Никто его не любит, никому он не нужен.

Он выбегает из толпы, музыка все дальше. Темнота поглощает и прячет его от всех, укрывая черным холодным саваном.

Он бежит по краю тротуара к пруду. Умывает трясущимися руками лицо. Становится легче. Сутулясь, накинув грязный капюшон, чтобы скрыть себя от окружающих, он торопится уйти скорее отсюда. Убежать, спрятаться ото всех, забиться в самый укромный и тихий уголок на Земле. И это не его дом. Там нет для него защиты.

Именно в этот момент отчаяния, страха и безнадежности он услышал голос. Впервые чужой голос прозвучал в его голове:

Я тебя жду. Ты мне нужен.

Егор даже поначалу растерялся.

Посмотрел по сторонам, вопрос утонул в полумраке тусклых фонарей:

– Кто это? Кто здесь?

Но рядом с ним никого не было. А те люди, что удивленно обходили его стороной, – уж точно не могли сказать ничего такого.

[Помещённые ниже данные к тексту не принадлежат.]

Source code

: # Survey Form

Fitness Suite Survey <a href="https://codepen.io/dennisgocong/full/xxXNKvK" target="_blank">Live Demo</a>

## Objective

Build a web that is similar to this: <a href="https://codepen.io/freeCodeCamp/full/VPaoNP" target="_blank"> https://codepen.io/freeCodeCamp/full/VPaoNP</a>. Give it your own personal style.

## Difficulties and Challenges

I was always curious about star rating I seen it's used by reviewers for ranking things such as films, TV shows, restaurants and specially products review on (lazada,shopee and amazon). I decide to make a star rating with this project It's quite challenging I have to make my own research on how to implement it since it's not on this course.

Это плохо, подумал он и двинулся дальше, аккуратно потирая ушибленный нос. Мне показалось. Мне, наверное, что-то сломали, и я стал слышать какие-то голоса…

Я жду тебя.

Егор замер на месте. Кто-то толкнул его в спину, обошел, выругавшись:

– Ты чего?.. Придурок.

Я знаю, что ты меня слышишь. Иди, не бойся.

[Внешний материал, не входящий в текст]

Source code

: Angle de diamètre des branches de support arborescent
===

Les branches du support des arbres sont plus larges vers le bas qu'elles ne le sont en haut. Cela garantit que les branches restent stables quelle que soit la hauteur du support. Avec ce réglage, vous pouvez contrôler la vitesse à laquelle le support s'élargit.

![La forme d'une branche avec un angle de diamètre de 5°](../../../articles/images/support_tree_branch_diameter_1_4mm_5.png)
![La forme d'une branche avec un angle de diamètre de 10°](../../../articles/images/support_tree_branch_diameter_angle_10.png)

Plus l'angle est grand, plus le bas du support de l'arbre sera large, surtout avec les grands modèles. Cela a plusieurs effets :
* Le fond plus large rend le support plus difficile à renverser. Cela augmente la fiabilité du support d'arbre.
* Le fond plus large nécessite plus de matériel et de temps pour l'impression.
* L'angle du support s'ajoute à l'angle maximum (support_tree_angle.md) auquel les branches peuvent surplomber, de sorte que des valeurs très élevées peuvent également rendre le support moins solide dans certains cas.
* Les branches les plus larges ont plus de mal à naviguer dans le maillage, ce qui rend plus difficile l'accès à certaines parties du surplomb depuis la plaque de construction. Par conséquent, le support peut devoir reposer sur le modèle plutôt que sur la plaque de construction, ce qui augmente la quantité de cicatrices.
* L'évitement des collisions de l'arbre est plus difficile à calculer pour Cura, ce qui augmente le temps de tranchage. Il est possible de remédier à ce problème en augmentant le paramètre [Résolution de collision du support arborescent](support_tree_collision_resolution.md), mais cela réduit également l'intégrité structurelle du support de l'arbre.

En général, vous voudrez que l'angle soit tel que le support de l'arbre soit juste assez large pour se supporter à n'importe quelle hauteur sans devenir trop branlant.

Егор задержал дыхание, тело прошиб озноб. Дрожащие руки он сжал в кулаки и спрятал в карманы. Нет, подумал он, я не хочу. Я хороший! Я добрый, правда! Я не хочу в больницу! Мне нельзя!

С тобой все будет хорошо. Даже лучше. Все изменится. Я помогу тебе.

Егор пытался противостоять голосу, опустился на корточки, прижился лбом к асфальту и сильно зажмурился. Это все неправильно! Я не должен! Мне плохо!

С тобой все хорошо. Делай то, что я говорю и все будет хорошо.

Нет! Я не могу! Я… я хочу домой!

Делай то, что я говорю и ты станешь другим.

– Что? – Егор поднял голову, не обращая внимания на недовольные выкрики со стороны, на ругательства и даже толчки. – Что значит «другим»? Что вы хотите от меня?